### Work instructions
Rewrite every listing below with "pixels" changed to "px" and everything else left as it is. Omit the pictures from your answer.

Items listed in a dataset
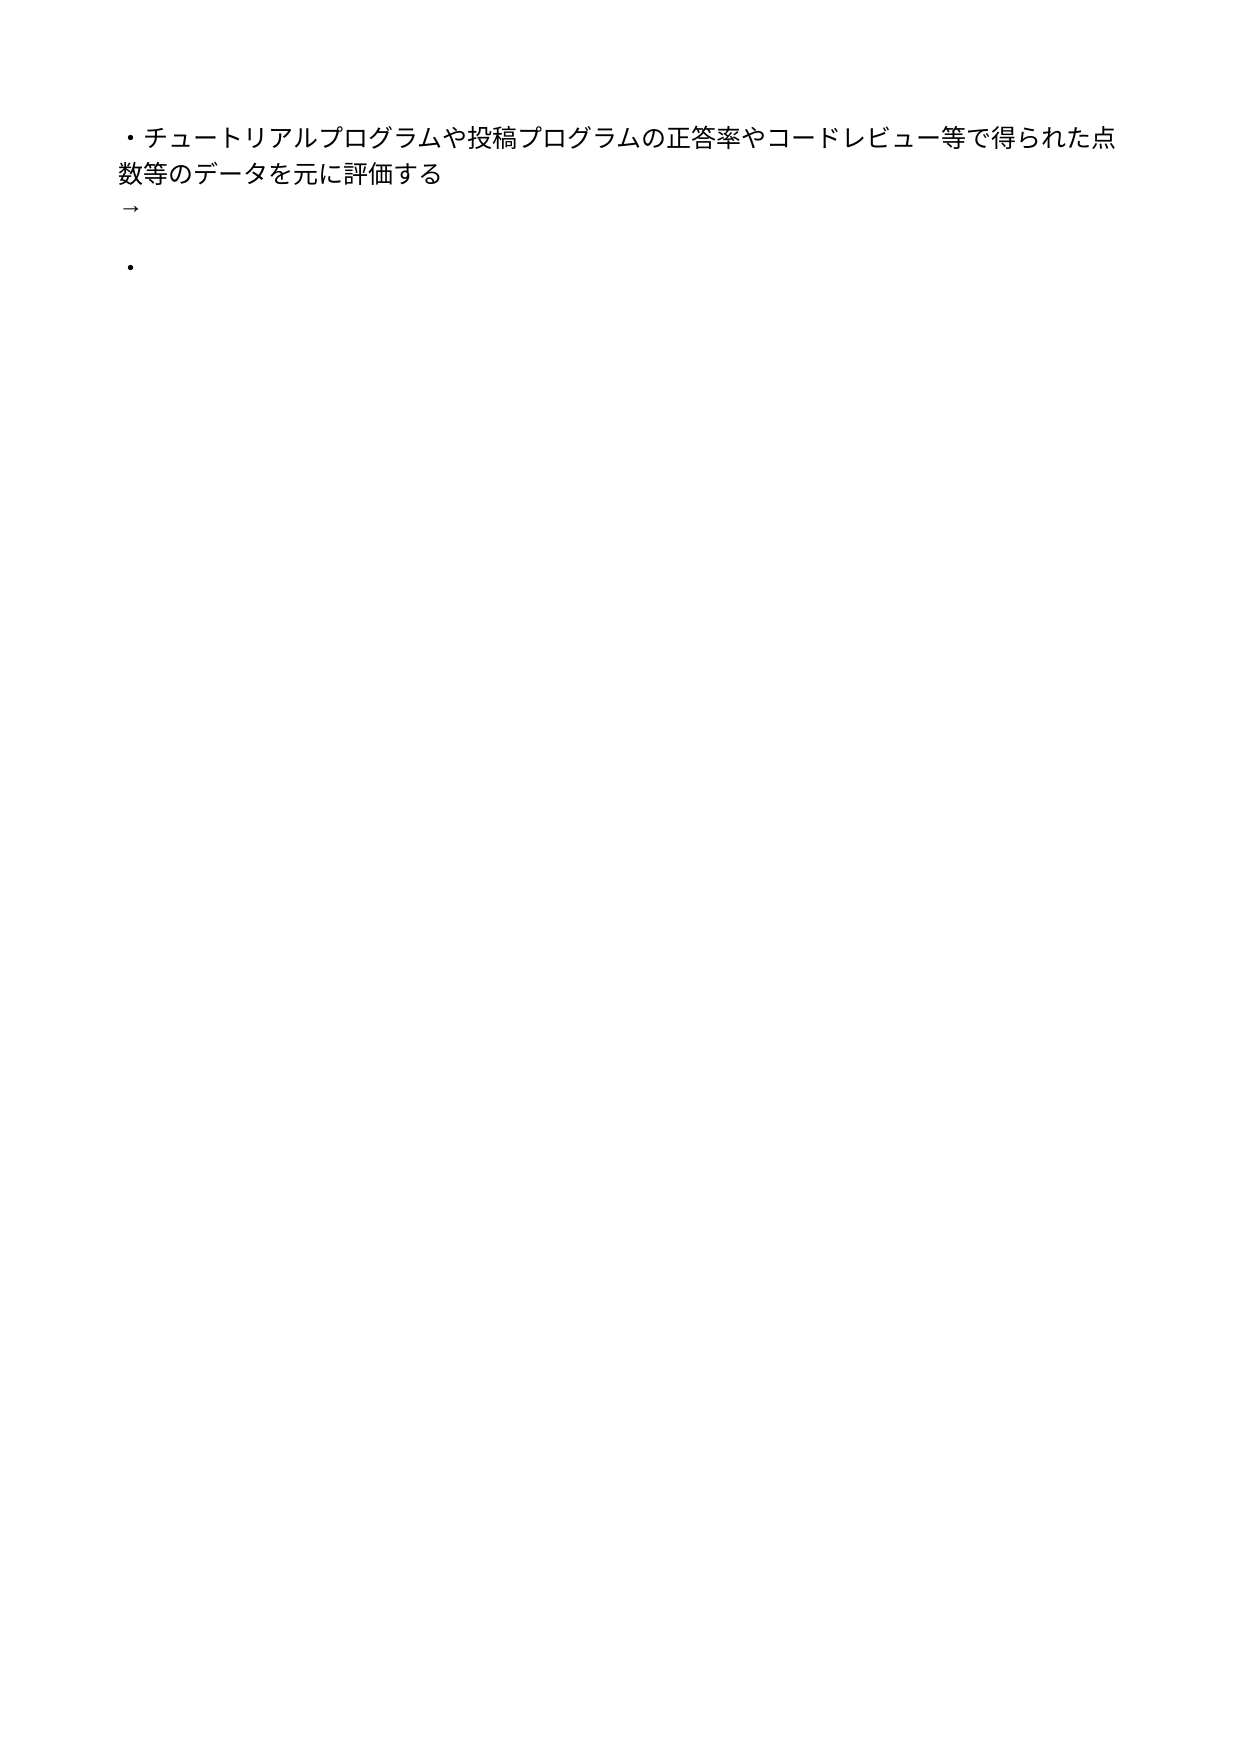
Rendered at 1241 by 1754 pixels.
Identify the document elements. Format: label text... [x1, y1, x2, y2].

text ・チュートリアルプログラムや投稿プログラムの正答率やコードレビュー等で得られた点数等のデータを元に評価する [118, 118, 1122, 191]
text → [118, 191, 1122, 219]
text ・ [118, 248, 1122, 284]
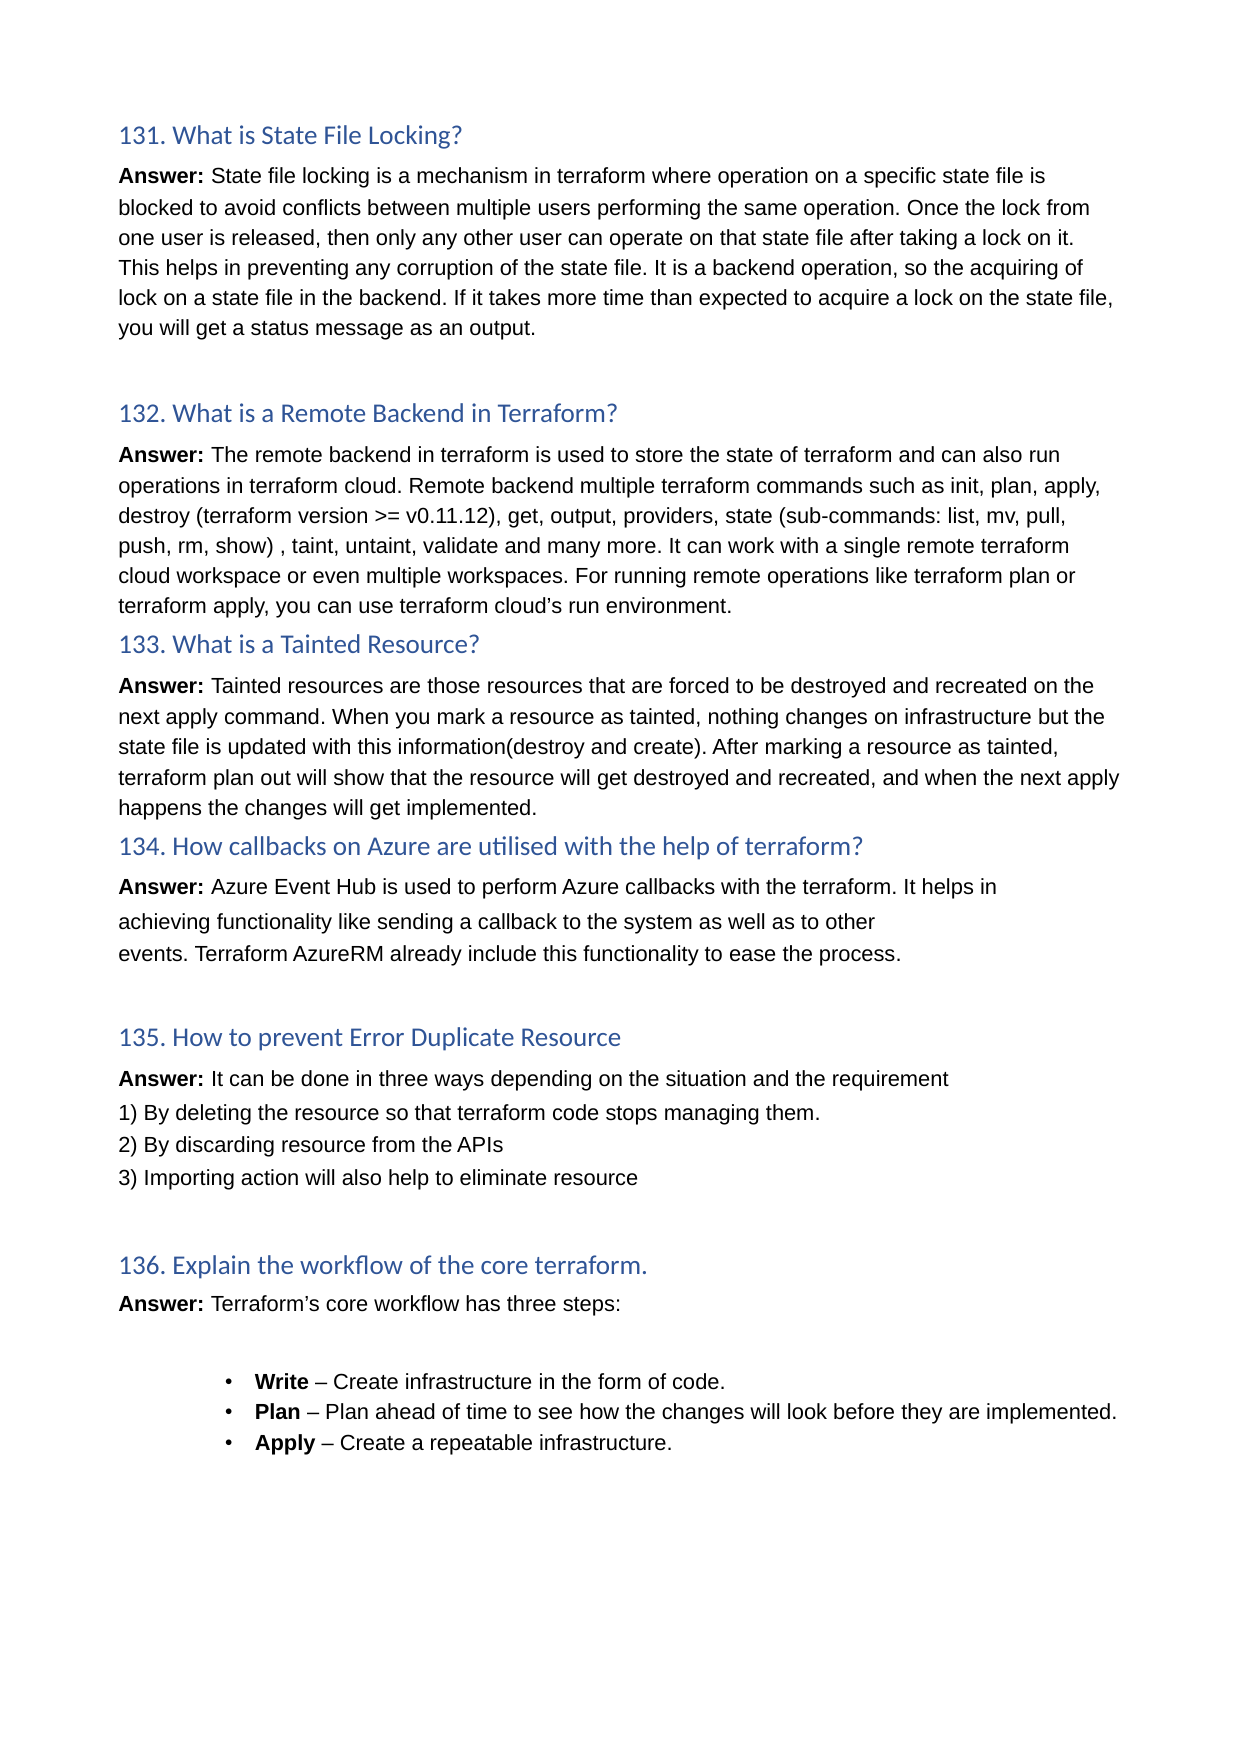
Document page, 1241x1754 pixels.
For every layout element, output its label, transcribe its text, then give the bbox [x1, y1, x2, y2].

### Task output
Rendered at 1241 by 1754 px.
Identify the document elements. Format: label text... [x1, y1, x2, y2].

text ・チュートリアルプログラムや投稿プログラムの正答率やコードレビュー等で得られた点数等のデータを元に評価する [118, 118, 1122, 191]
text → [118, 191, 1122, 219]
text ・ [118, 248, 1122, 284]
Document page, 1241x1754 px.
For every layout element, output its label, transcribe its text, then give the bbox [x1, y1, x2, y2].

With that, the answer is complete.